Shura Cherkassky (piano)
The Ambassador Auditorium Recitals 1981–1989
Contents listed after the review
rec. 1981-89, The Ambassador Auditorium, Pasadena, USA
First Hands Records FHR99 [5 CDs: 317]
First Hand Records has been devoted to Shura Cherkassky for a number of years and one of its first releases was a twofer of his complete HMV recordings. That was followed a few years later by a 1971 recital (review) and now here’s an even more extensive collection of four recitals given at the Ambassador Auditorium in Pasadena in the 1980s transferred from open reel tapes (CDs 1–4) and DAT (CD 5). This is the first time they’ve appeared.
The first concert was given on 29 April 1981 and is a rare example of a Cherkassky single-composer recital. The recording of this Chopin concert is fine and close, though I was slightly disturbed by the occasionally rather metallic-sounding piano. He sculpts the Ballade in G minor with old school felicity, bestows gracious rubato in the Nocturne in E flat major, and is alternately refined and dramatic in the Andante spianato and Grande Polonaise Brillante in E flat major. Albeit the theatrics are accompanied by a fair number of dropped notes as there are again in a firmly chiselled reading of the Scherzo in B flat minor.
Cherkassky returned to Pasadena in January the following year for a programme that wears a more familiar look. It was a programme he gave often that year – a Lully Suite, Mendelssohn’s Scherzo a Capriccio in F sharp minor, Tchaikovsky’s Grand Sonata in G major, Chopin’s Polonaise Fantaisie, Hofmann’s Kaleidoskop and an encore of Chopin’s Waltz, Op.42. This was the programme he gave in April 1982 at Davies Symphony Hall, in San Francisco, which was released 25 years ago on Ivory Classics. At Pasadena, he included Liszt’s Reminiscences of Don Juan, Chopin’s Fourth Ballade, and an extra encore in the shape of his own Pathetic Prelude, composed sixty years before, in 1922. It’s fascinating to hear the pianist respond with very different emphases in the Sarabande of the Lully Suite which is much slower than in the San Francisco performance, but he brings tremendous colouristic subtlety to the entire suite. The Mendelssohn is vivid and witty and his Chopin assured. The Liszt is especially fine and he is fearless in spite of its manifold technical difficulties. I agree with those who find the Tchaikovsky Sonata boring and it’s not Cherkassky’s fault he can’t bring it to life. What he does bring to life is his teacher Hofmann’s little genre piece, a familiar encore which also appears in the next recital.

(Stored dataset items)
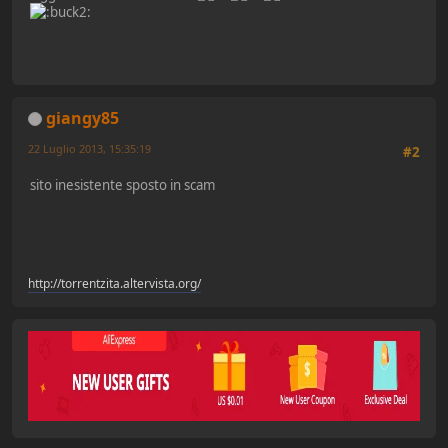
giangy85
22 Luglio 2013, 15:35:19
#2
sito inesistente sposto in scam
http://torrentzita.altervista.org/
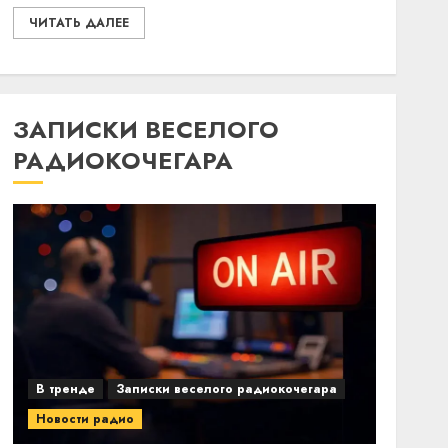
ЧИТАТЬ ДАЛЕЕ
ЗАПИСКИ ВЕСЕЛОГО
РАДИОКОЧЕГАРА
В тренде
Записки веселого радиокочегара
Новости радио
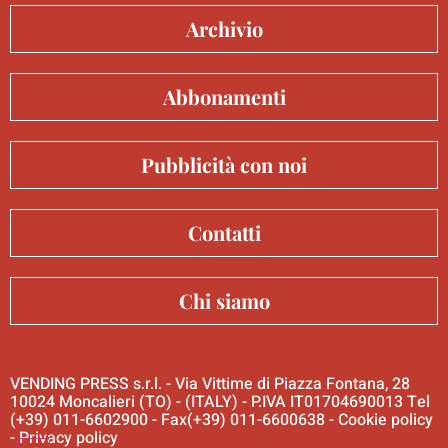
Archivio
Abbonamenti
Pubblicità con noi
Contatti
Chi siamo
VENDING PRESS s.r.l. - Via Vittime di Piazza Fontana, 28
10024 Moncalieri (TO) - (ITALY) - P.IVA IT01704690013 Tel
(+39) 011-6602900 - Fax(+39) 011-6600638 -
Cookie policy
-
Privacy policy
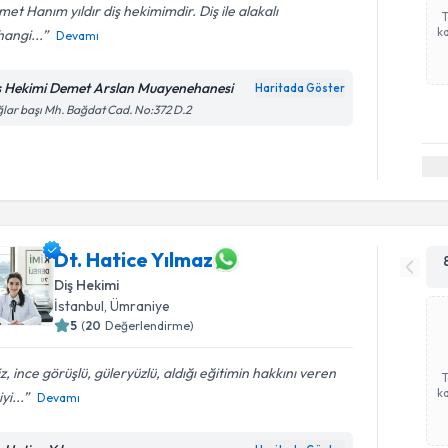
et Hanım yıldır diş hekimimdir. Diş ile alakalı
ka
angi...
Devamı
ş Hekimi Demet Arslan Muayenehanesi
Haritada Göster
lar başı Mh. Bağdat Cad. No:372 D.2
Dt. Hatice Yılmaz
Diş Hekimi
İstanbul
, Ümraniye
5
(
20
Değerlendirme)
iz, ince görüşlü, güleryüzlü, aldığı eğitimin hakkını veren
ka
yi...
Devamı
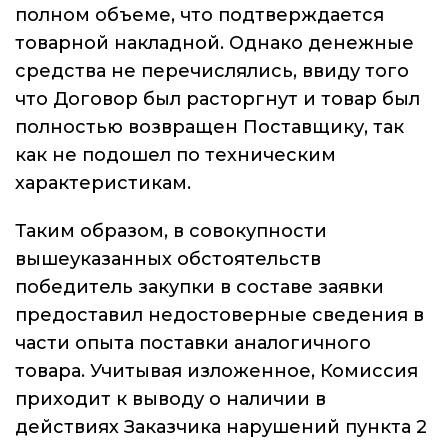
полном объеме, что подтверждается
товарной накладной. Однако денежные
средства не перечислялись, ввиду того
что Договор был расторгнут и товар был
полностью возвращен Поставщику, так
как не подошел по техническим
характеристикам.
Таким образом, в совокупности
вышеуказанных обстоятельств
победитель закупки в составе заявки
предоставил недостоверные сведения в
части опыта поставки аналогичного
товара. Учитывая изложенное, Комиссия
приходит к выводу о наличии в
действиях Заказчика нарушений пункта 2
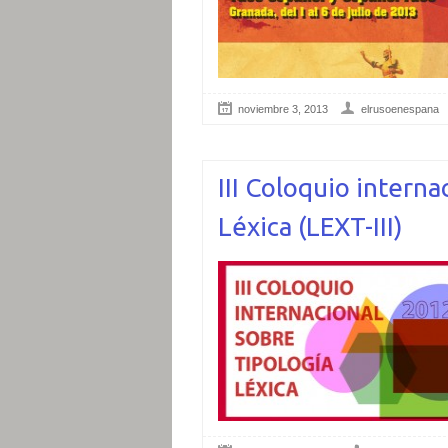
noviembre 3, 2013
elrusoenespana
III Coloquio interna
Léxica (LEXT-III)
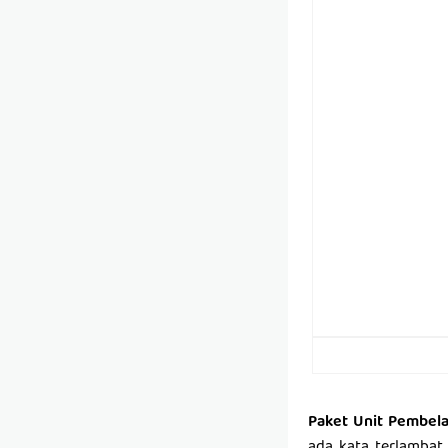
Paket Unit Pembelaj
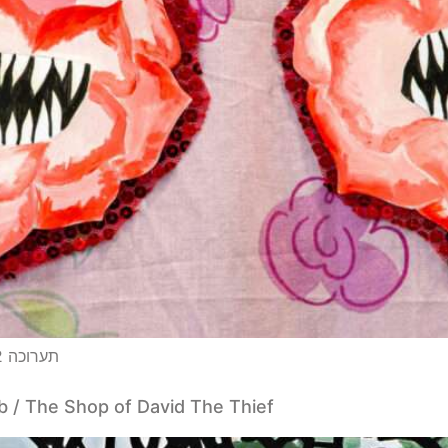
תערוכה 15.01.22-05.03.22 > איילה לנדאו / עלמות, פרסות
eb / The Shop of David The Thief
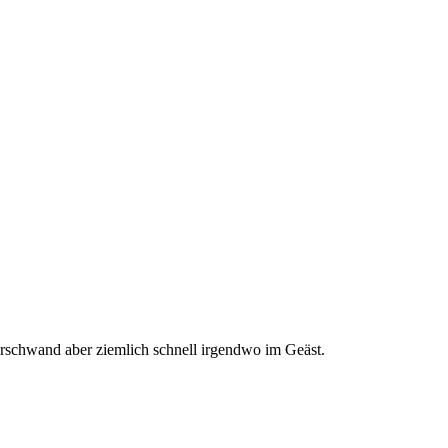
verschwand aber ziemlich schnell irgendwo im Geäst.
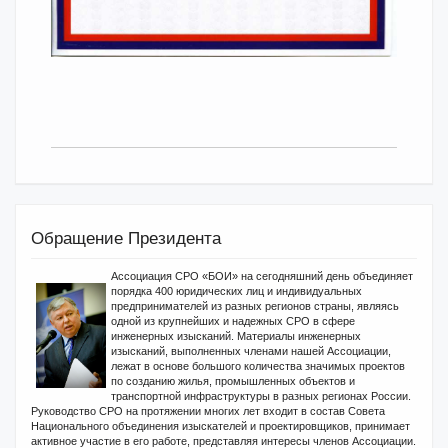
Обращение Президента
Ассоциация СРО «БОИ» на сегодняшний день объединяет
порядка 400 юридических лиц и индивидуальных
предпринимателей из разных регионов страны, являясь
одной из крупнейших и надежных СРО в сфере
инженерных изысканий. Материалы инженерных
изысканий, выполненных членами нашей Ассоциации,
лежат в основе большого количества значимых проектов
по созданию жилья, промышленных объектов и
транспортной инфраструктуры в разных регионах России.
Руководство СРО на протяжении многих лет входит в состав Совета
Национального объединения изыскателей и проектировщиков, принимает
активное участие в его работе, представляя интересы членов Ассоциации.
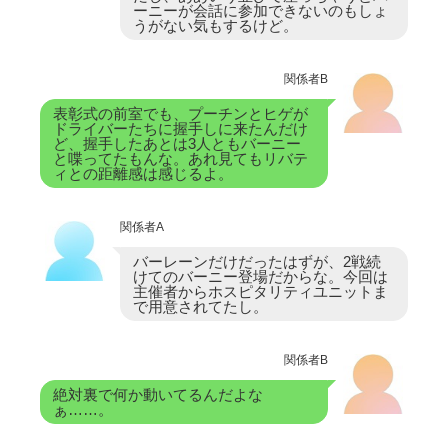
ーニーが会話に参加できないのもしょ
うがない気もするけど。
関係者B
表彰式の前室でも、プーチンとヒゲが
ドライバーたちに握手しに来たんだけ
ど、握手したあとは3人ともバーニー
と喋ってたもんな。あれ見てもリバテ
ィとの距離感は感じるよ。
関係者A
バーレーンだけだったはずが、2戦続
けてのバーニー登場だからな。今回は
主催者からホスピタリティユニットま
で用意されてたし。
関係者B
絶対裏で何か動いてるんだよな
ぁ……。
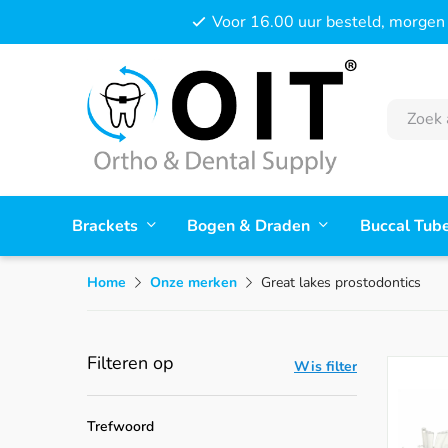
Voor 16.00 uur besteld, morgen 
Brackets
Bogen & Draden
Buccal Tub
Home
Onze merken
Great lakes prostodontics
Filteren op
Wis filter
Trefwoord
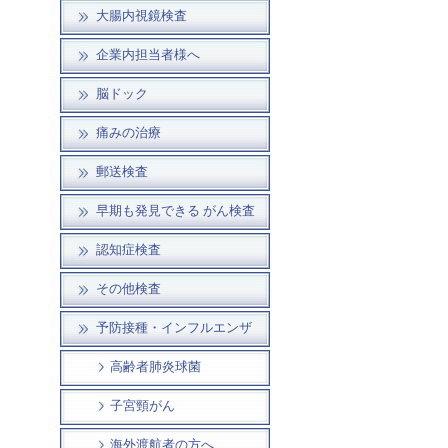
大腸内視鏡検査
企業内担当者様へ
脳ドック
痛みの治療
郵送検査
早期も発見できる がん検査
認知症検査
その他検査
予防接種・インフルエンザ
高齢者肺炎球菌
子宮頸がん
海外渡航者の方へ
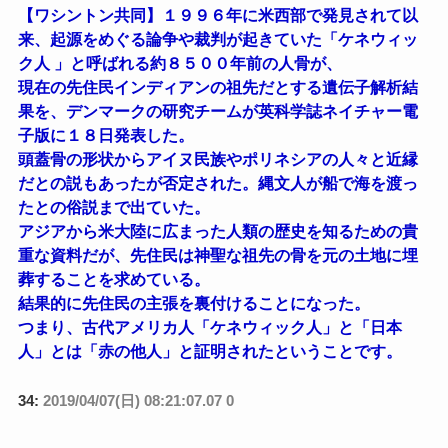
【ワシントン共同】１９９６年に米西部で発見されて以
来、起源をめぐる論争や裁判が起きていた「ケネウィッ
ク人 」と呼ばれる約８５００年前の人骨が、
現在の先住民インディアンの祖先だとする遺伝子解析結
果を、デンマークの研究チームが英科学誌ネイチャー電
子版に１８日発表した。
頭蓋骨の形状からアイヌ民族やポリネシアの人々と近縁
だとの説もあったが否定された。縄文人が船で海を渡っ
たとの俗説まで出ていた。
アジアから米大陸に広まった人類の歴史を知るための貴
重な資料だが、先住民は神聖な祖先の骨を元の土地に埋
葬することを求めている。
結果的に先住民の主張を裏付けることになった。
つまり、古代アメリカ人「ケネウィック人」と「日本
人」とは「赤の他人」と証明されたということです。
34:
2019/04/07(日) 08:21:07.07 0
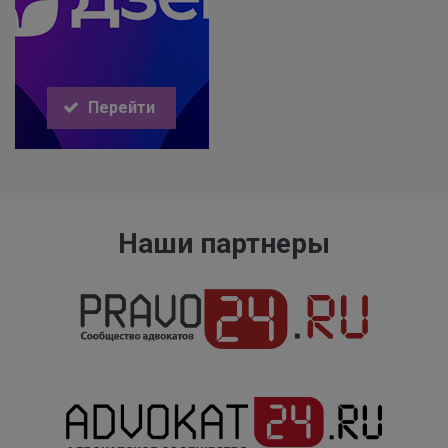
Перейти
Наши партнеры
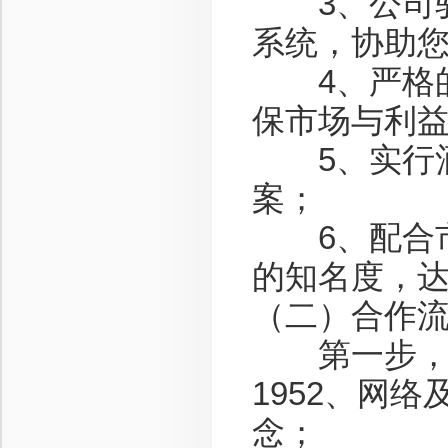
3、公司驻
系统，协助
4、严格的
保市场与利
5、实行酒
案；
6、配合市
的知名度，
（二）合作
第一步，咨询
1952、网
念；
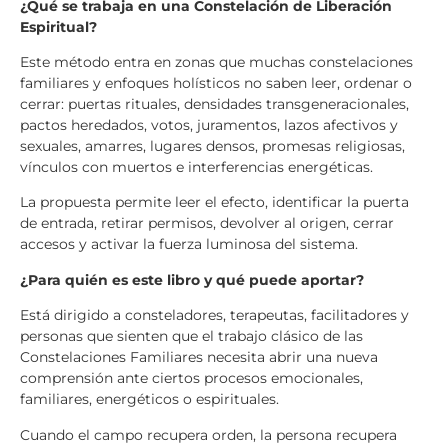
¿Qué se trabaja en una Constelación de Liberación
Espiritual?
Este método entra en zonas que muchas constelaciones
familiares y enfoques holísticos no saben leer, ordenar o
cerrar: puertas rituales, densidades transgeneracionales,
pactos heredados, votos, juramentos, lazos afectivos y
sexuales, amarres, lugares densos, promesas religiosas,
vínculos con muertos e interferencias energéticas.
La propuesta permite leer el efecto, identificar la puerta
de entrada, retirar permisos, devolver al origen, cerrar
accesos y activar la fuerza luminosa del sistema.
¿Para quién es este libro y qué puede aportar?
Está dirigido a consteladores, terapeutas, facilitadores y
personas que sienten que el trabajo clásico de las
Constelaciones Familiares necesita abrir una nueva
comprensión ante ciertos procesos emocionales,
familiares, energéticos o espirituales.
Cuando el campo recupera orden, la persona recupera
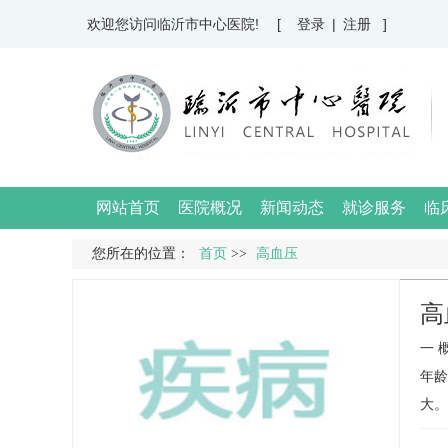
欢迎您访问临沂市中心医院!
[ 登录
|
注册 ]
网站首页
医院概况
新闻动态
就诊服务
临
您所在的位置：
首页
>>
高血压
高
一 
年龄
大。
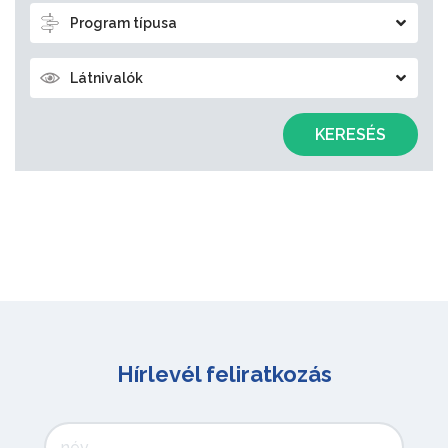
Program típusa
Látnivalók
KERESÉS
Hírlevél feliratkozás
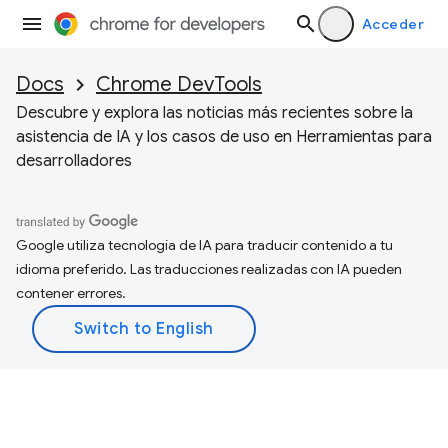
Acceder
Docs
Chrome DevTools
Descubre y explora las noticias más recientes sobre la
asistencia de IA y los casos de uso en Herramientas para
desarrolladores
Google utiliza tecnología de IA para traducir contenido a tu
idioma preferido. Las traducciones realizadas con IA pueden
contener errores.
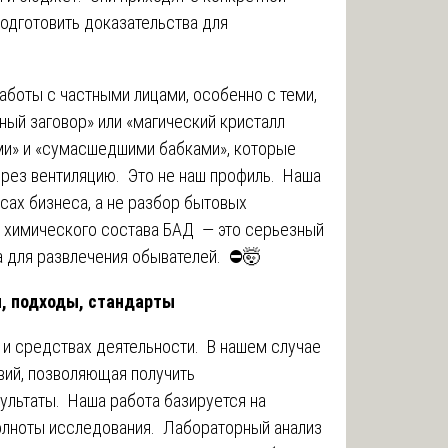
подготовить доказательства для
боты с частными лицами, особенно с теми,
ный заговор» или «магический кристалл
ми» и «сумасшедшими бабками», которые
через вентиляцию. Это не наш профиль. Наша
сах бизнеса, а не разбор бытовых
 химического состава БАД — это серьезный
а для развлечения обывателей. ⛔🤯
ы, подходы, стандарты
 и средствах деятельности. В нашем случае
вий, позволяющая получить
льтаты. Наша работа базируется на
полноты исследования. Лабораторный анализ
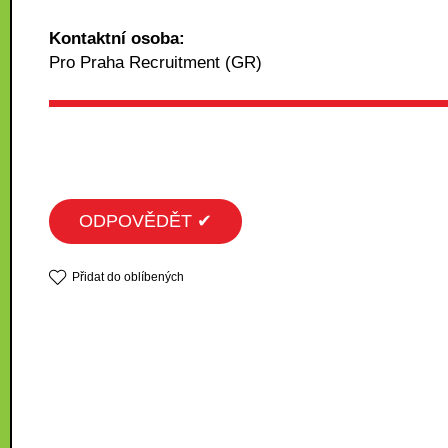
Kontaktní osoba:
Pro Praha Recruitment (GR)
ODPOVĚDĚT ✔
Přidat do oblíbených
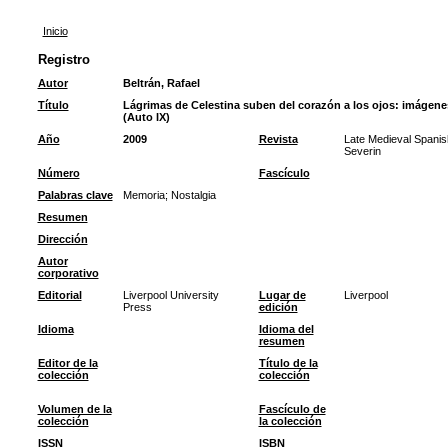
Inicio
Registro
Autor
Beltrán, Rafael
Título
Lágrimas de Celestina suben del corazón a los ojos: imágene
(Auto IX)
Año
2009
Revista
Late Medieval Spanis
Severin
Número
Fascículo
Palabras clave
Memoria
;
Nostalgia
Resumen
Dirección
Autor
corporativo
Editorial
Liverpool University
Lugar de
Liverpool
Press
edición
Idioma
Idioma del
resumen
Editor de la
Título de la
colección
colección
Volumen de la
Fascículo de
colección
la colección
ISSN
ISBN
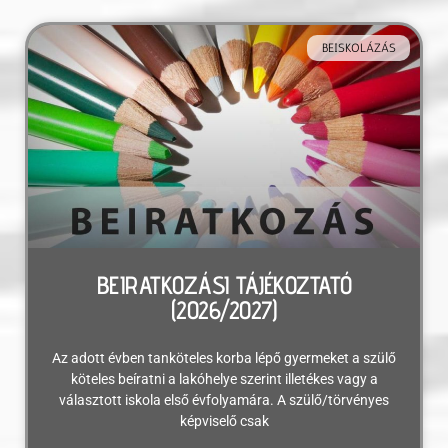
BEISKOLÁZÁS
BEIRATKOZÁSI TÁJÉKOZTATÓ
(2026/2027)
Az adott évben tanköteles korba lépő gyermeket a szülő
köteles beíratni a lakóhelye szerint illetékes vagy a
választott iskola első évfolyamára. A szülő/törvényes
képviselő csak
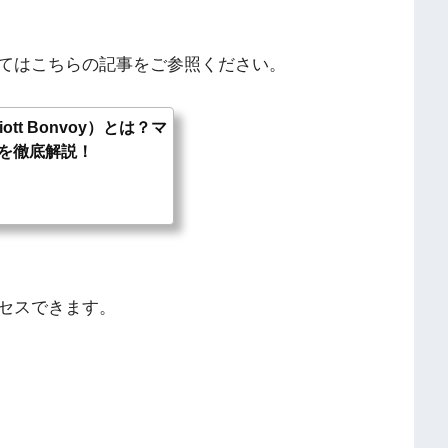
てはこちらの記事をご参照ください。
tt Bonvoy）とは？マ
を徹底解説！
セスできます。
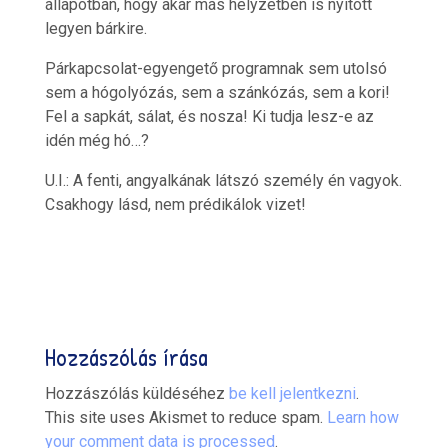
állapotban, hogy akár más helyzetben is nyitott
legyen bárkire.
Párkapcsolat-egyengető programnak sem utolsó
sem a hógolyózás, sem a szánkózás, sem a kori!
Fel a sapkát, sálat, és nosza! Ki tudja lesz-e az
idén még hó…?
U.I.: A fenti, angyalkának látszó személy én vagyok.
Csakhogy lásd, nem prédikálok vizet!
Hozzászólás írása
Hozzászólás küldéséhez
be kell jelentkezni
.
This site uses Akismet to reduce spam.
Learn how
your comment data is processed
.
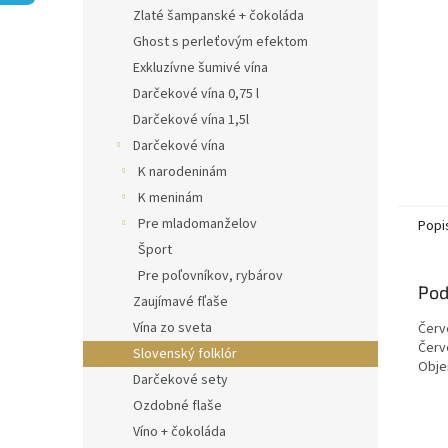
Zlaté šampanské + čokoláda
Ghost s perleťovým efektom
Exkluzívne šumivé vína
Darčekové vína 0,75 l
Darčekové vína 1,5l
Darčekové vína
K narodeninám
K meninám
Pre mladomanželov
Popi
Šport
Pre poľovníkov, rybárov
Pod
Zaujímavé fľaše
Vína zo sveta
Červ
Červ
Slovenský folklór
Obje
Darčekové sety
Ozdobné flaše
Víno + čokoláda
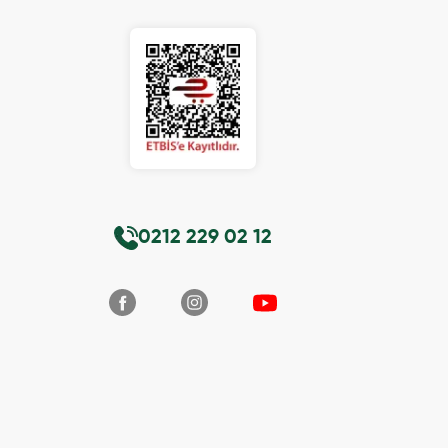
0212 229 02 12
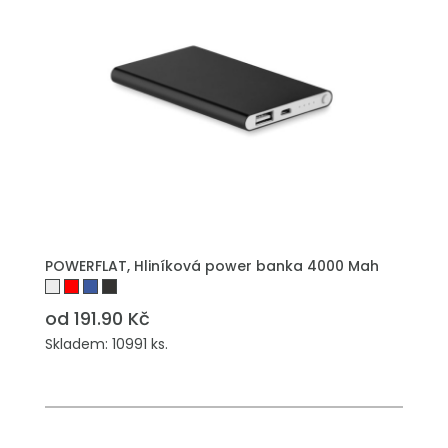
POWERFLAT, Hliníková power banka 4000 Mah
od 191.90 Kč
Skladem: 10991 ks.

**WORK TASK A:** In the listing, take the lines starting at the one containing "Program típusa" and ending at the one containing "Přidat do oblíbených". Rename "Docs" to "Documentación" and give only those lines again, otherwise unchanged and without the pictures.
**WORK TASK B:** Write what comes next in the review of Shura Cherkassky's Ambassador Auditorium recitals, picking up after its final sentence.

**EXERCISE OUTPUT A:**
Program típusa
Látnivalók
KERESÉS
Hírlevél feliratkozás
Acceder
Documentación
Chrome DevTools
Descubre y explora las noticias más recientes sobre la
asistencia de IA y los casos de uso en Herramientas para
desarrolladores
Google utiliza tecnología de IA para traducir contenido a tu
idioma preferido. Las traducciones realizadas con IA pueden
contener errores.
подготовить доказательства для
боты с частными лицами, особенно с теми,
ный заговор» или «магический кристалл
ми» и «сумасшедшими бабками», которые
через вентиляцию. Это не наш профиль. Наша
сах бизнеса, а не разбор бытовых
 химического состава БАД — это серьезный
а для развлечения обывателей. ⛔🤯
ы, подходы, стандарты
 и средствах деятельности. В нашем случае
вий, позволяющая получить
льтаты. Наша работа базируется на
полноты исследования. Лабораторный анализ
Kontaktní osoba:
Pro Praha Recruitment (GR)
ODPOVĚDĚT ✔
Přidat do oblíbených

**EXERCISE OUTPUT B:**
On 18 November 1987 he returned for another programme which opened with Franck’s Prélude, Chorale and Fugue, played with clarity and directness – too much so, really, as it’s extremely fast and lacks real weight. He played Schumann’s Carnaval throughout his career and there’s an example from London’s Queen Elizabeth Hall from 1970 which is a good four minutes quicker than this 1987 recording. Which is not to decry this more expansive reading, as it’s a more considered and less impetuous view of the work, yet in some ways more subject to exaggeration – for example in the Valse noble and Eusebius. Rachmaninov’s Variations on a Theme of Corelli is an exceptionally tricky piece to play on an already heavyweight programme and yet the near 80-year-old Cherkassky meets its challenges with flair. Once again, he delivers a droll Hofmann Kaleidoskop, the same Chopin Nocturne he’d played at the first recital but includes the Barcarolle in F sharp major and, even better, a panache-packed, witty but clarity-conscious Listz-Gounod Waltz from the opera Faust, one of the highlights of the whole set – a perfect example of Cherkassky’s art. The most effective of his three encores that night is Tchaikovsky’s October from The Seasons, a lovely envoi.
The last recital comes from 2 November 1989. His purely pianistic Handel ‘Harmonious Blacksmith’ seems interested more in the harmonic implications of the music than anything else, and his rubato is an object lesson in phrasing – even though it’s not how I particularly like to hear the piece. Only the finale of Schumann’s Fantasy in C major survives from this recital, though it was played in its entirety (technical issues meant that it was not released in full) and there’s another uninteresting Tchaikovsky piece, his Original theme and variations. Liszt’s Hungarian Rhapsody No. 2 in C sharp minor is dispatched with alluring bravura, if also with a few dropped notes. Cherkassky was now in his 80s and no longer the technician of old.
What remained, however, was his phrasal weaving, sense of colour, cultivation of sonority and use of rubato and much else that went into his personalised projection of everything he played. Not everything here convinces, but enough remains to show what an irresistible purveyor of pleasure he was, even in repertoire to which, for example, one might be unsympathetic. Jonathan Summers’ booklet notes set the scene perfectly, the presentation is handsome and accomplished, and the metallic piano sound in the first recital isn’t present in the succeeding ones. Cherkassky’s admirers will want this set and will know that no two performances by him are ever quite the same.
Jonathan Woolf
Previous review: Stephen Greenbank (November 2024)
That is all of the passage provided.